··· Text block

Below is a picture of the collections drop down contents.
Except for “_all_docs”, the format of the collection (AKA table) names is
prefix designDocumentId @ indexName
The prefix provides indirect guidance on the retrieval options available. The table below cross references the prefixes to their index type.
Prefix | Index Type |
---|---|
I_ | Index |
S_ | Search |
V_ | View |
?_ | Unknown |
Qarbine SQL Querying
Overview
Qarbine provides a SQL oriented option to retrieve Cloudant data. This interface interacts with a single index at a time and provides full access to Cloudant’s underlying retrieval features. It can be much easier to author WHERE clause criteria using SQL syntax than the JSON structure of native Cloudant.
SELECT Clause
Below are some common patterns and their uses.
Pattern | Description |
---|---|
select * | Returns the default fields based on the native definition of the query. |
select foo, bar | Returns the listed fields. This maps to the includeFields: or fields: setting of the query specification. Any fields that are included in the SELECT must be indexed with the store:true option. |
select *, document | Returns the fields plus sets the includeDocs flag to true. Note that “document” is case sensitive. |
select document | Sets the includeDocs flag to true. |
FROM Clause
The table name in the from clause is either
- _all_docs or
- prefix designDocumentId @ indexName.
The second option’s value must be enclosed in single quotes, double quotes, or tick marks. Only a single table can be referenced.

······
··· Data listing

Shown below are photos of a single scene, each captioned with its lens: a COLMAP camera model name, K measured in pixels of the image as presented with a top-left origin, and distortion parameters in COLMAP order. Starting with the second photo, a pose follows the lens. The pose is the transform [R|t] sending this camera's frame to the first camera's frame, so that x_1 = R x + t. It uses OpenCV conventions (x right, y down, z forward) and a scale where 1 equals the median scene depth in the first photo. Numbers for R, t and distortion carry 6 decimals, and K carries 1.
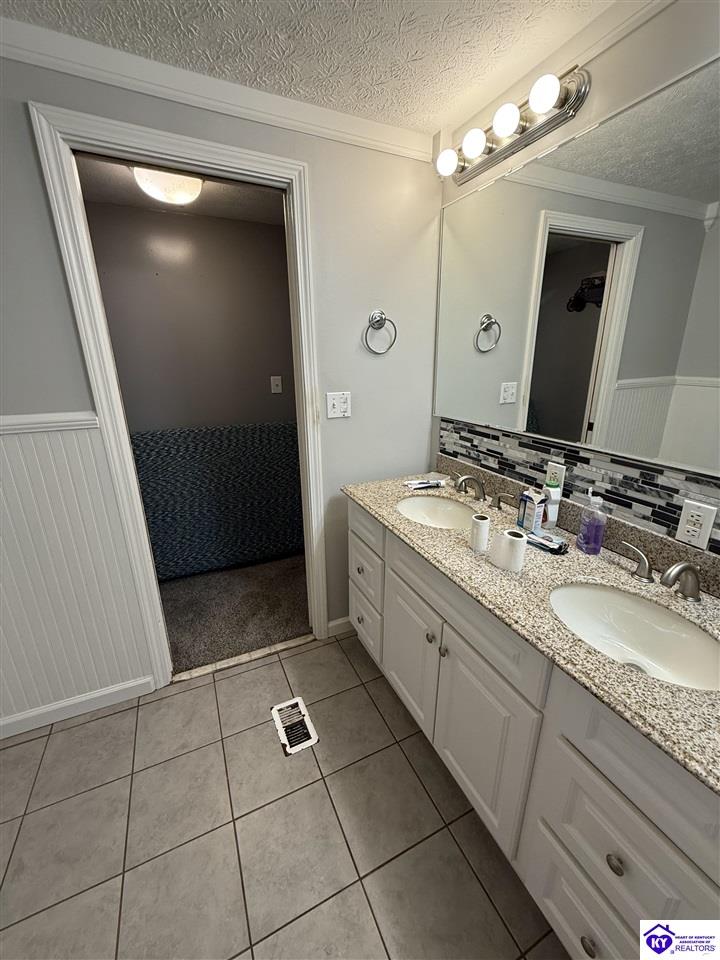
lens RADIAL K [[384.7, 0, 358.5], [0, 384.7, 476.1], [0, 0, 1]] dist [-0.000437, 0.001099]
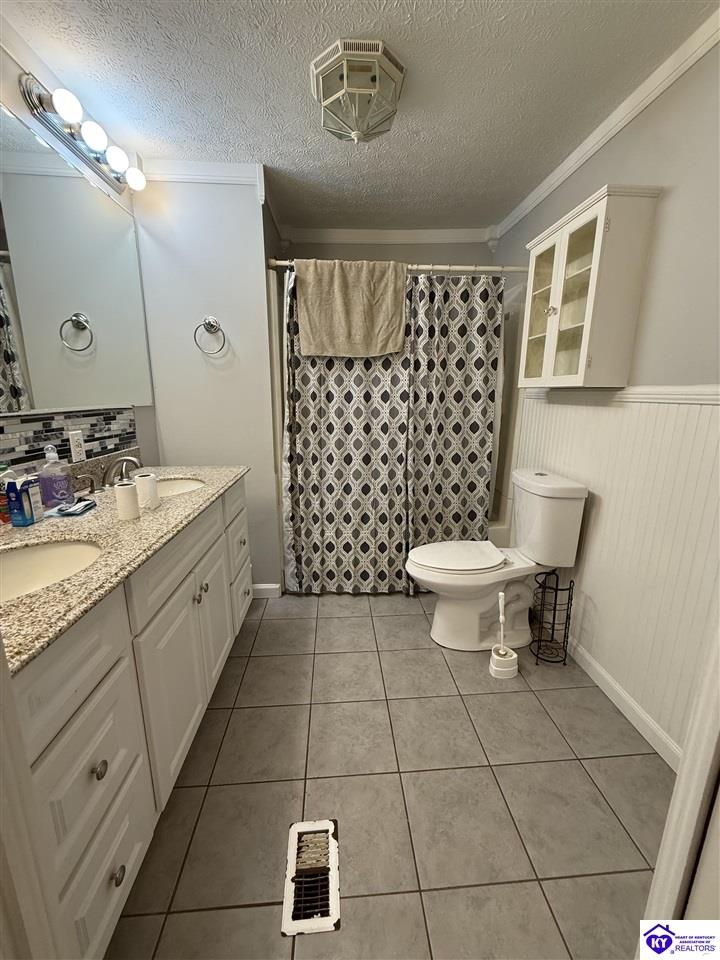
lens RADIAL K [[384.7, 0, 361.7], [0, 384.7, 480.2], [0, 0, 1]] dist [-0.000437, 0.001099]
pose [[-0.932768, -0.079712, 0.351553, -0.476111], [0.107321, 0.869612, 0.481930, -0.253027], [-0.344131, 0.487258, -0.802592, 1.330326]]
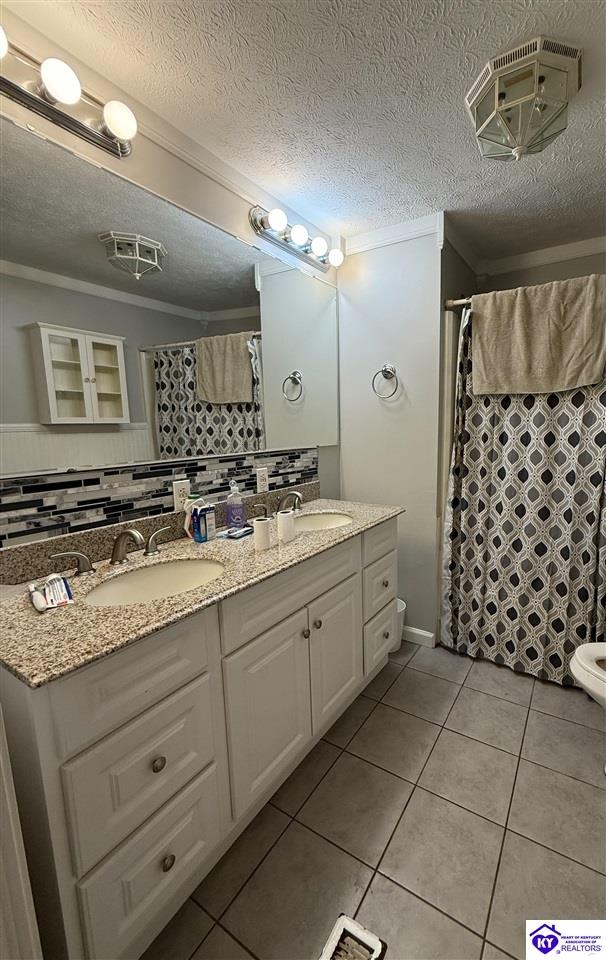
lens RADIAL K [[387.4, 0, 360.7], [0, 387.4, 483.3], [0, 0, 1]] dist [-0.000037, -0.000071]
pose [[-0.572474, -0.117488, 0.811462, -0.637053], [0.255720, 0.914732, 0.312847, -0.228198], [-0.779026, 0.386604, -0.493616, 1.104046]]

······
··· Data listing

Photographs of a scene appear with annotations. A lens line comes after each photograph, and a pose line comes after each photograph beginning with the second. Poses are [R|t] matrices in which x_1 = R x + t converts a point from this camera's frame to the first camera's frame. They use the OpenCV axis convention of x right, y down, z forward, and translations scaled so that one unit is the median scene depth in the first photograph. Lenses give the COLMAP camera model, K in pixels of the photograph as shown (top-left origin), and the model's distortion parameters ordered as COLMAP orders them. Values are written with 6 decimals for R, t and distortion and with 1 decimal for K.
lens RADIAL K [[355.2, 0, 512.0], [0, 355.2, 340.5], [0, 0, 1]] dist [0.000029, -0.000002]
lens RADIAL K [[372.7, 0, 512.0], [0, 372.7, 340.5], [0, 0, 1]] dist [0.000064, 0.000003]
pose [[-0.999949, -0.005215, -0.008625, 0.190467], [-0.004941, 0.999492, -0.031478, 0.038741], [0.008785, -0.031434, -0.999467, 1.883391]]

······
··· Data listing

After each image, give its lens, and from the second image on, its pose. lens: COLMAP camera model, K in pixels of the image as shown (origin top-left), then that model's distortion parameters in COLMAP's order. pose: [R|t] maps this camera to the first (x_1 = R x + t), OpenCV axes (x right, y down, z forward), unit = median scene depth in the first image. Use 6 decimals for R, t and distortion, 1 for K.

······

Using the information —
(A) According to the Qarbine text, which option must a field have when indexed if it is listed in the SELECT?
(B) Rewrite the Qarbine text between "Prefix | Index" and "and their uses.", inclusive, changing "retrieval features" to "query features".
Work from the Qarbine text only, not from the data.

Answers per task —
(A) It must be indexed with the store:true option.

(B)
Prefix | Index Type |
---|---|
I_ | Index |
S_ | Search |
V_ | View |
?_ | Unknown |
Qarbine SQL Querying
Overview
Qarbine provides a SQL oriented option to retrieve Cloudant data. This interface interacts with a single index at a time and provides full access to Cloudant’s underlying query features. It can be much easier to author WHERE clause criteria using SQL syntax than the JSON structure of native Cloudant.
SELECT Clause
Below are some common patterns and their uses.